PhD Proposal 2023: Taxonomy of Frauds on Crypto-Assets
The thesis will be supervised under:
Abdessamad Imine (abdessamad.imine@loria.fr)
and
Yamina Tadjeddine (yamina.fourneyron@univ-lorraine.fr)
Deadline for application: August 15, 2023
Start date: October 1, 2023
Expected skills:
We are looking for candidates with a Master’s degree combining computer science and economics and with good knowledge in the field of finance as well as crypto-assets. We may also consider candidates who have a master’s degree in financial economics or a master’s degree in computer science but who show real skills in the other discipline. In addition to a strong theoretical background in data analysis, we expect the candidate to have good Machine Learning and programming skills, with the ability to develop prototypes in Python. Candidates should have a passion for collaborating on interdisciplinary research and the academic skills to be part of a high-impact research team.
Application procedure:
- Detailed CV (including a URL to download the pdf of the M.Sc. thesis – if applicable).

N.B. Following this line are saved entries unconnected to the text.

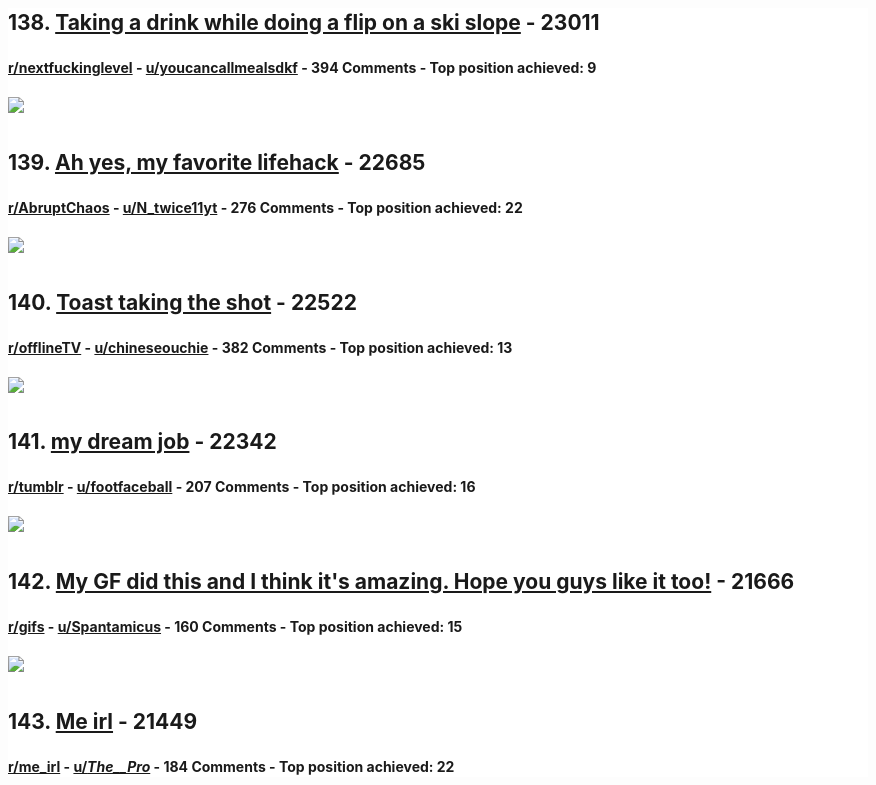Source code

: ## 138. [Taking a drink while doing a flip on a ski slope](http://reddit.com/r/nextfuckinglevel/comments/jf6rmb/taking_a_drink_while_doing_a_flip_on_a_ski_slope/) - 23011
#### [r/nextfuckinglevel](http://reddit.com/r/nextfuckinglevel) - [u/youcancallmealsdkf](http://reddit.com/u/youcancallmealsdkf) - 394 Comments - Top position achieved: 9

<a href="https://gfycat.com/idioticthoughtfulicterinewarbler"><img src="https://a.thumbs.redditmedia.com/4Xwrnmsx3DD0gRmDya8v6650w8AZy7IDdsnZtmXZMu8.jpg"></img></a>

## 139. [Ah yes, my favorite lifehack](http://reddit.com/r/AbruptChaos/comments/jfeqd2/ah_yes_my_favorite_lifehack/) - 22685
#### [r/AbruptChaos](http://reddit.com/r/AbruptChaos) - [u/N_twice11yt](http://reddit.com/u/N_twice11yt) - 276 Comments - Top position achieved: 22

<a href="https://v.redd.it/5ohd2feasgu51"><img src="https://b.thumbs.redditmedia.com/zuTaUIt_BW3guLegTxnjp2WvVXPrnJKDuzvjGLAZzhY.jpg"></img></a>

## 140. [Toast taking the shot](http://reddit.com/r/offlineTV/comments/jfi1fg/toast_taking_the_shot/) - 22522
#### [r/offlineTV](http://reddit.com/r/offlineTV) - [u/chineseouchie](http://reddit.com/u/chineseouchie) - 382 Comments - Top position achieved: 13

<a href="https://i.imgur.com/Qatuhqr.png"><img src="https://b.thumbs.redditmedia.com/Gfb19GWftROJz8sZMnGD6NCK9VMgdoA7JIuMhSjgLZc.jpg"></img></a>

## 141. [my dream job](http://reddit.com/r/tumblr/comments/jfb8el/my_dream_job/) - 22342
#### [r/tumblr](http://reddit.com/r/tumblr) - [u/footfaceball](http://reddit.com/u/footfaceball) - 207 Comments - Top position achieved: 16

<a href="https://i.redd.it/5u52ad2xqfu51.png"><img src="https://b.thumbs.redditmedia.com/QWWSXwvty9kzzCXw889DfbXt6MXuZ2rPSoWxnBQmJpw.jpg"></img></a>

## 142. [My GF did this and I think it's amazing. Hope you guys like it too!](http://reddit.com/r/gifs/comments/jf30q4/my_gf_did_this_and_i_think_its_amazing_hope_you/) - 21666
#### [r/gifs](http://reddit.com/r/gifs) - [u/Spantamicus](http://reddit.com/u/Spantamicus) - 160 Comments - Top position achieved: 15

<a href="https://i.redd.it/dicl6c28lcu51.gif"><img src="https://a.thumbs.redditmedia.com/0_pchYUYdd6MAhrqOkZ1on-j7OitfKBXosrMiLCEti4.jpg"></img></a>

## 143. [Me irl](http://reddit.com/r/me_irl/comments/jflhir/me_irl/) - 21449
#### [r/me_irl](http://reddit.com/r/me_irl) - [u/_The__Pro_](http://reddit.com/u/_The__Pro_) - 184 Comments - Top position achieved: 22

- Cover letter explaining why you are interested in this position, how your research interests relate to the topics mentioned in the project description above, and the relevant academic skills you have acquired (max: 2 pages).
- Copy of M.sc diploma and transcript of records.
- Name and contact details (including email address) of one or two academic referees who can recommend and provide details about your profile.
Description of PhD:
Keywords: crypto-asset; fraud; security; machine learning; regulation.
Based on peer-to-peer networks, crypto-assets are currently very popular in the world and are at the heart of several financial transactions/services such as participation in the financing of companies and associations, foreign currency loans, crypto-asset exchanges, and international money transfers. Against any state (or government) control, the community formed around crypto-asset users claims complete independence and trusts technology to protect the freedom and anonymity of its members. In this context, any form of public regulation is rejected, and self-regulation by individuals, or more precisely by IT infrastructures, is systematically favored.
Due to their decentralized nature and cypherpunk culture, financial services are supposed to be monitored by all members of the network and by the algorithms. Unfortunately, the recent history of crypto-assets highlights the limits of this control. Since 2009, the fragile security of DeFi transactions has been exposed by numerous events. Exchange hacks (Mt Gox in 2014, Coincheck in 2017, Poly Network in 2021, Wormhole in 2022) have resulted in the theft of wallets and loss of wealth for the parties involved. Many Ponzi schemes have also taken place, exploiting the gullibility of investors lured by the promise of quick riches. The year 2022 was particularly eventful with resounding bankruptcies of the stablecoin LUNA/TERRA in May and of the broker FTX in November. Additionally, crypto-assets are used by hackers to demand ransom payments in case of data theft.
This PhD thesis aims to review the current state of knowledge about current and potential types of fraud plaguing the Decentralized Finance (DeFi) space, and to provide comprehensive definitions of identified frauds in order to create IT and regulatory systems that prevent or report such frauds. The novelty of our approach lies in the fact of basing this research on an analysis based on two areas: economics and computer science. Indeed, the PhD candidate is expected to contribute to the design, analysis and development of original solutions for self-controlled security in DeFi. By combining algorithmic and machine learning approaches, the objective is to mitigate fraud impacts with high probability.